Since the bedrooms column is a categorical value, we need to change it to numerical. There are several ways to do this. First method is using a list and leveraging the inherent mapping provided by indexing.

# Check all unique values in column
print('Bedroom values: ', data.bedrooms.unique())

bdroom_list = ['No', 'One', 'Two', 'Three', 'Four', 'Five', 'Six', 'Seven', 'Eight']

# Clean Short-Hand Version 
data['bedrooms'] = [bdroom_list.index(room) for room in data['bedrooms']]

# Complex Version 
i = 0

while i < len(data['bedrooms']):
    data['bedrooms'][i] = bdroom_list.index(data['bedrooms'][i])
    i += 1
print(data['bedrooms'])

However, using the inherent mapping provided by indexing requires your the data to align with the mapping (i.e. ordered list). A more flexible approach is using a dictionary data structure where you create a custom text to integer mapping. The result will be the same.

# Create dictionary mapping
print('Bedroom values: ', data.bedrooms.unique())

bdroom_dict={
    'One':1,
    'Two':2,
    'Three':3,
    'Four':4,
    'Five':5,
    'Six':6,
    'Seven':7,
    'Eight':8,
    'No':0}

# Replace bedroom text to numeric via dict mapping
data['bedrooms'].replace(bdroom_dict, inplace=True)

I’m using another dataset for the next example.
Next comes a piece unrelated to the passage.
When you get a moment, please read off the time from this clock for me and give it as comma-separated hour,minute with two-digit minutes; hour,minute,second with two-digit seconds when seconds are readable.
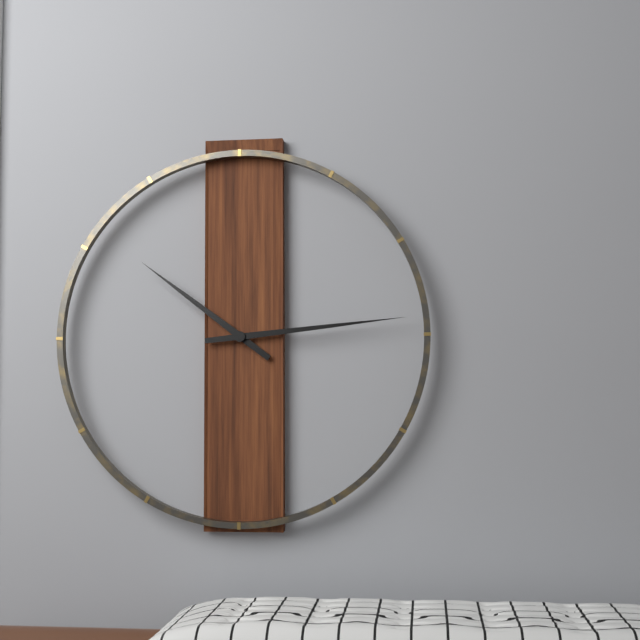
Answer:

Another Method is using the LabelEncoder() function in the sklearn preprocessing library. This function is generally used for data with an inherent order but binary values are ok too and very simple to implement. Here we change the Gender column from M and F to 1s and 0s.
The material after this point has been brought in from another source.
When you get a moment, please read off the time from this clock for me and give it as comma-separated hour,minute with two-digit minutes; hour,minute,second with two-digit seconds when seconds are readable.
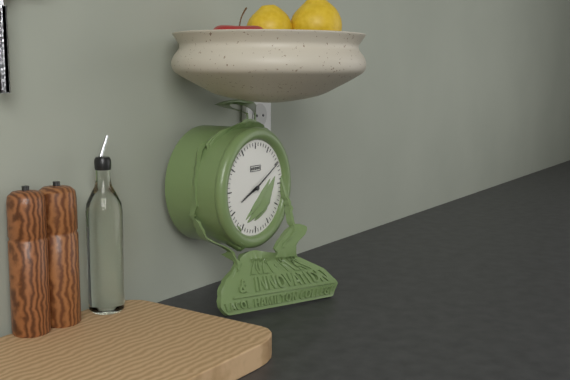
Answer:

from sklearn import preprocessing
marathon_data = pd.read_csv('data/marathon.csv', quotechar='"')
print(marathon_data.head())

le = preprocessing.LabelEncoder()
marathon_data['Gender'] =
le.fit_transform(marathon_data['Gender'].astype(str))

print(marathon_data.head())

The third method is the One-Hot method. This is used for categorical data with no intrinsic order. You can see that it takes the 79 unique country values and creates a matrix with a unique column for each unique country and places a ‘1’ in each row for the persons location.
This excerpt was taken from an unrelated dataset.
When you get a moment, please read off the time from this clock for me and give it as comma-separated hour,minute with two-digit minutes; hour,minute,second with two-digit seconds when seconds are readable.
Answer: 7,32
print('Countries: ', len(marathon_data['Country'].unique()))
marathon_data = pd.get_dummies(marathon_data, columns=['Country'])
print(marathon_data.head())

Going back to our original real estate dataset, we can immediately drop columns that we already know will be irrelevant to our price prediction.

print(len(data.columns))
data = data.drop(['id', 'lat', 'long'], axis=1)
print(len(data.columns))

Next we replace any ‘?’s with NaNs using the numpy library and we check if any of the rows have null values that we need to remove. Since there are no null values then we do not need to drop any rows.

import numpy as np
data = data.replace('?', np.nan)
print("Number of null values per column:")
print(data[data.isnull().any(axis=1)].count())
# dropna() function drops rows with null values but not needed here
data = data.dropna()

The last column to clean up is the date column. For that we use the apply() and parse() function from the dateutil library.

from dateutil.parser import parse
def clean_date(date_str):
    return str(parse(date_str).date())
data['date'] = data['date'].apply(clean_date)
print(data.head())

I wanted to add a new column with only the month to utilize later.

# Extract month values and add to new column 
def clean_month(date_str):
    return int(parse(date_str).date().month)
data['month'] = data['date'].apply(clean_month)

Giving your data a random shuffle is a good habit to make sure the algorithm doesn’t pick up any patterns related to how the data is read into the system

data = data.sample(frac=1).reset_index(drop=True)

After a few lines of code, we are now ready to start analyzing the data.